REQUIREMENT =>
Can you transcribe every line of text in each item below, character for character, without including the pictures?

DATA PROVIDED =>
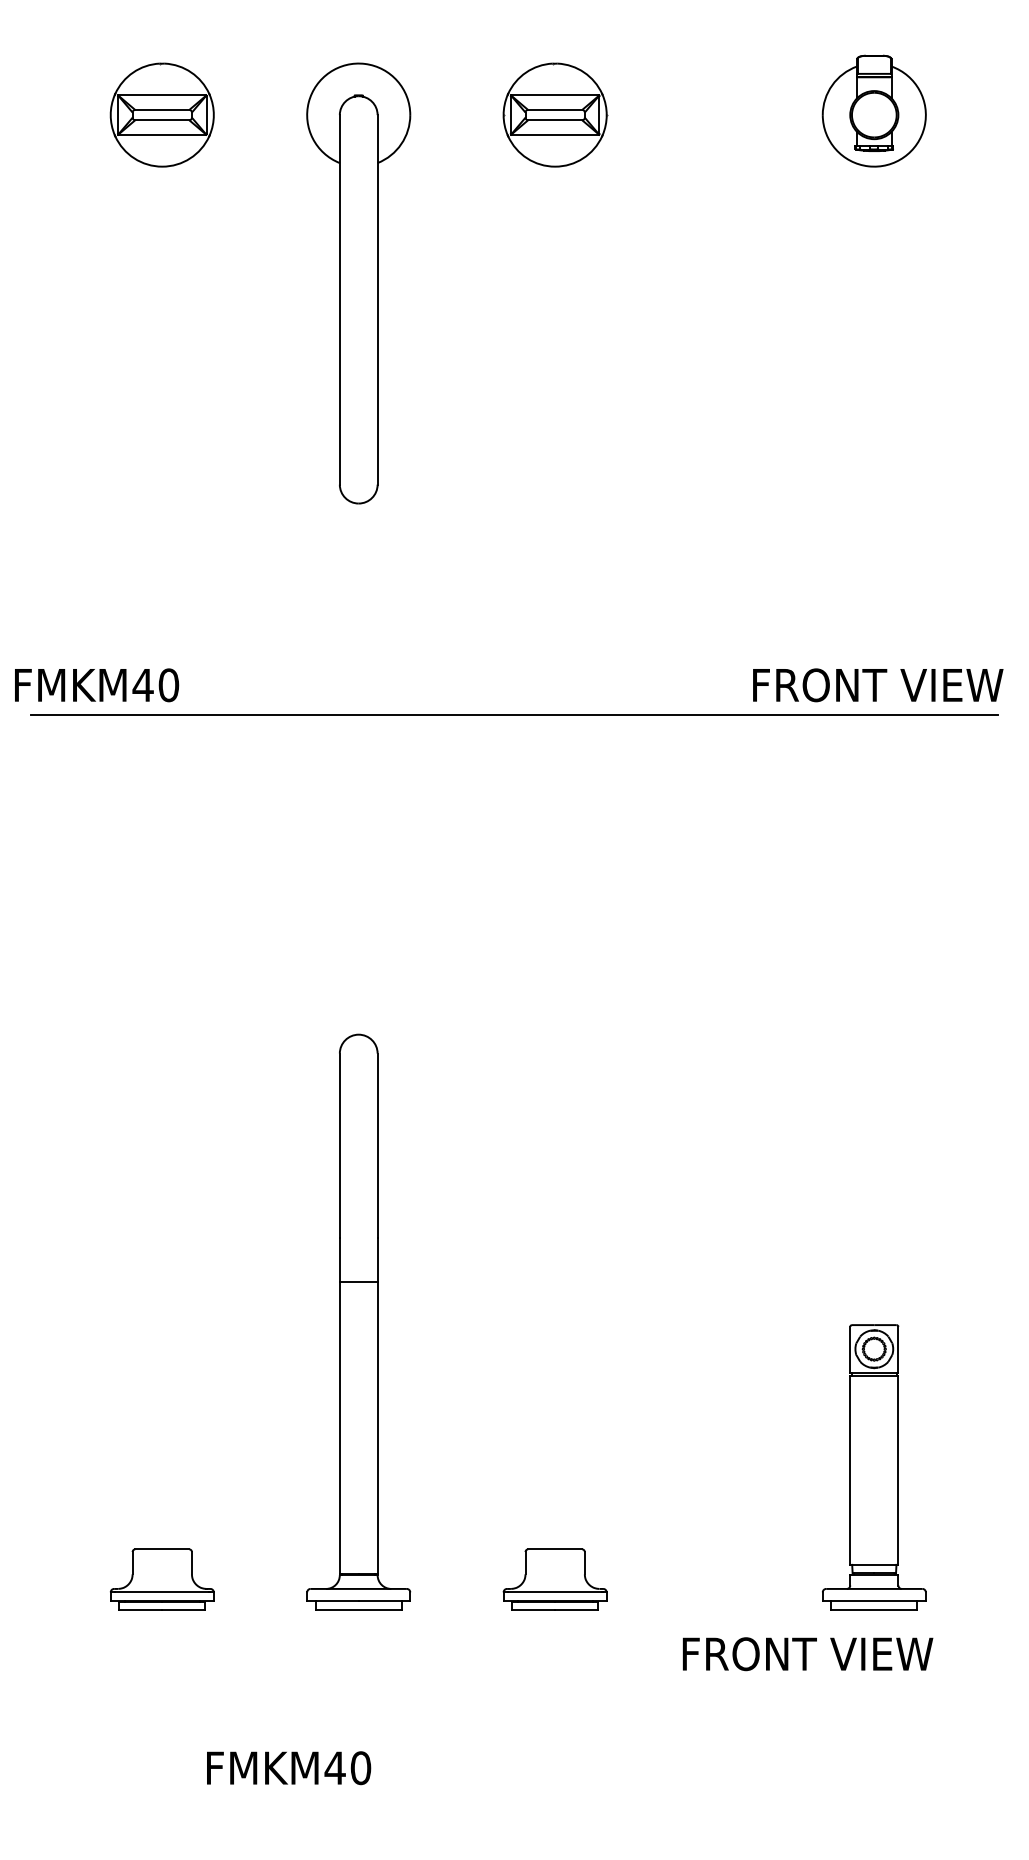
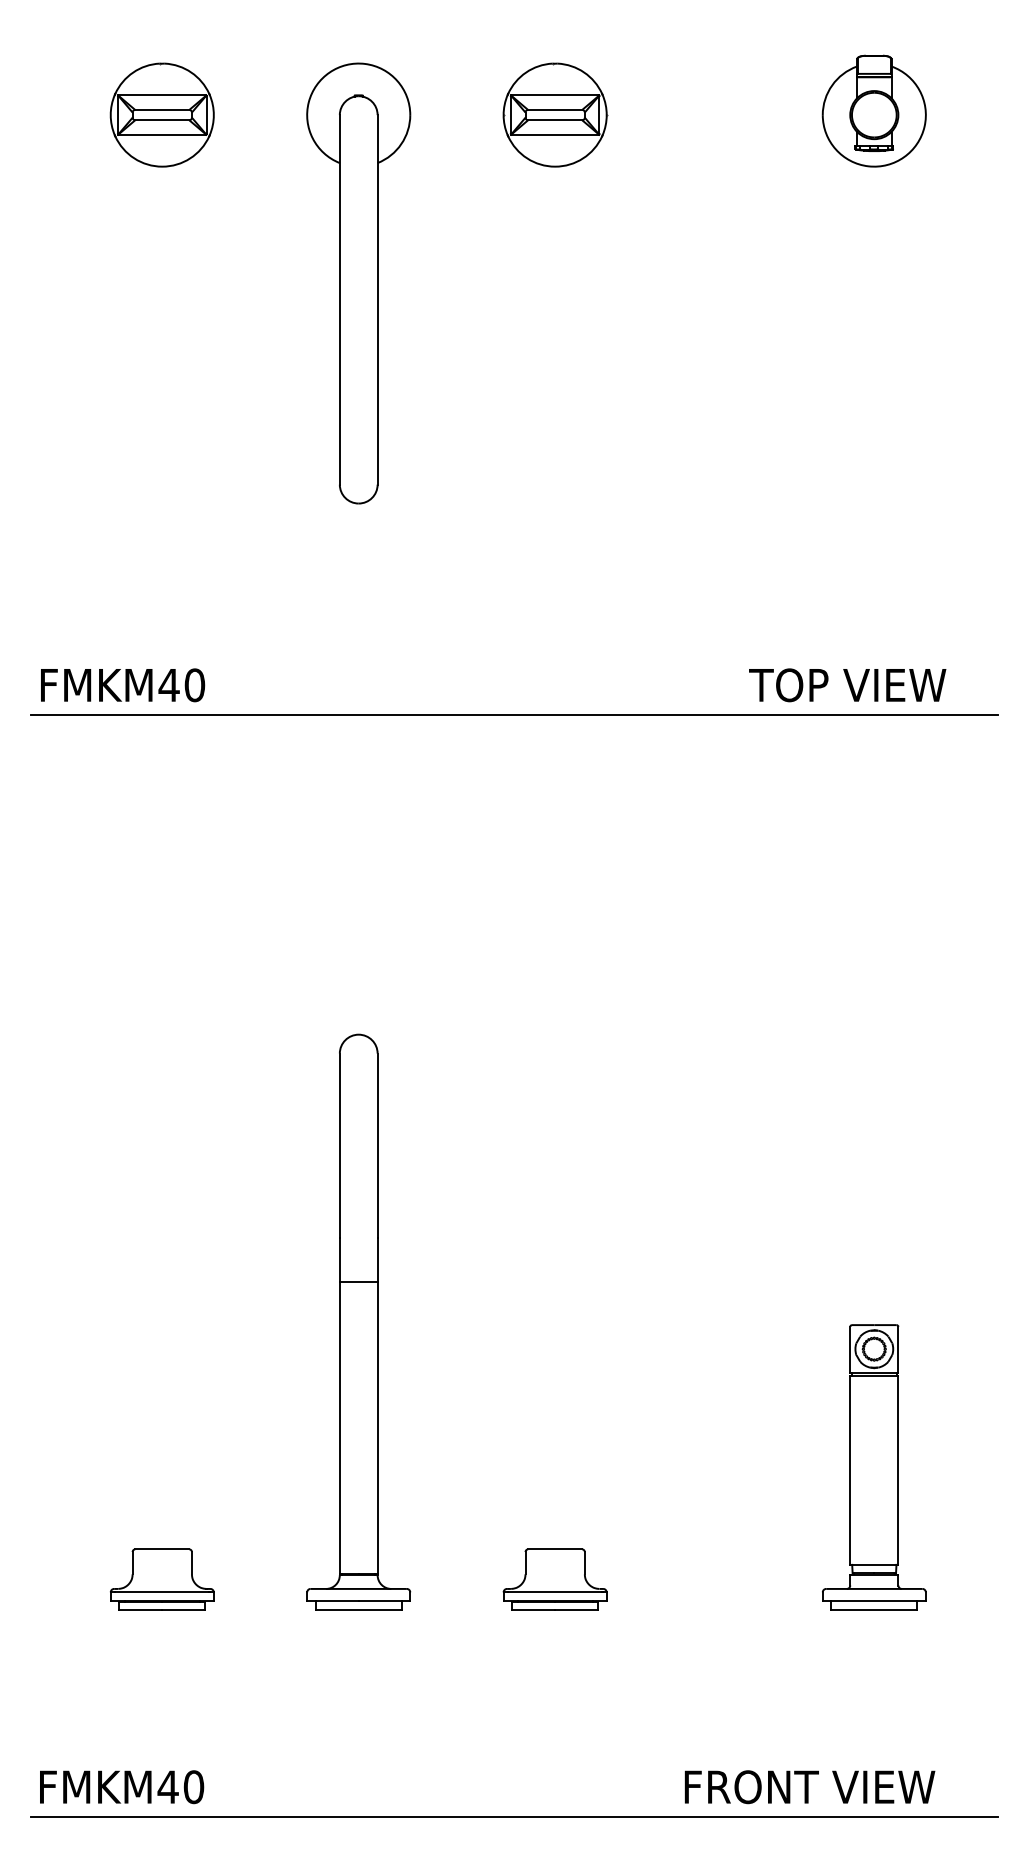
text at (97, 685) position: (97, 685) -> (123, 685)
text at (876, 685): FRONT VIEW -> TOP VIEW
text at (807, 1654) position: (807, 1654) -> (809, 1787)
text at (289, 1768) position: (289, 1768) -> (122, 1787)
line at (514, 1816): none -> present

OUTPUT OF THE TASK =>
text at (97, 685) position: (97, 685) -> (123, 685)
text at (876, 685): FRONT VIEW -> TOP VIEW
text at (807, 1654) position: (807, 1654) -> (809, 1787)
text at (289, 1768) position: (289, 1768) -> (122, 1787)
line at (514, 1816): none -> present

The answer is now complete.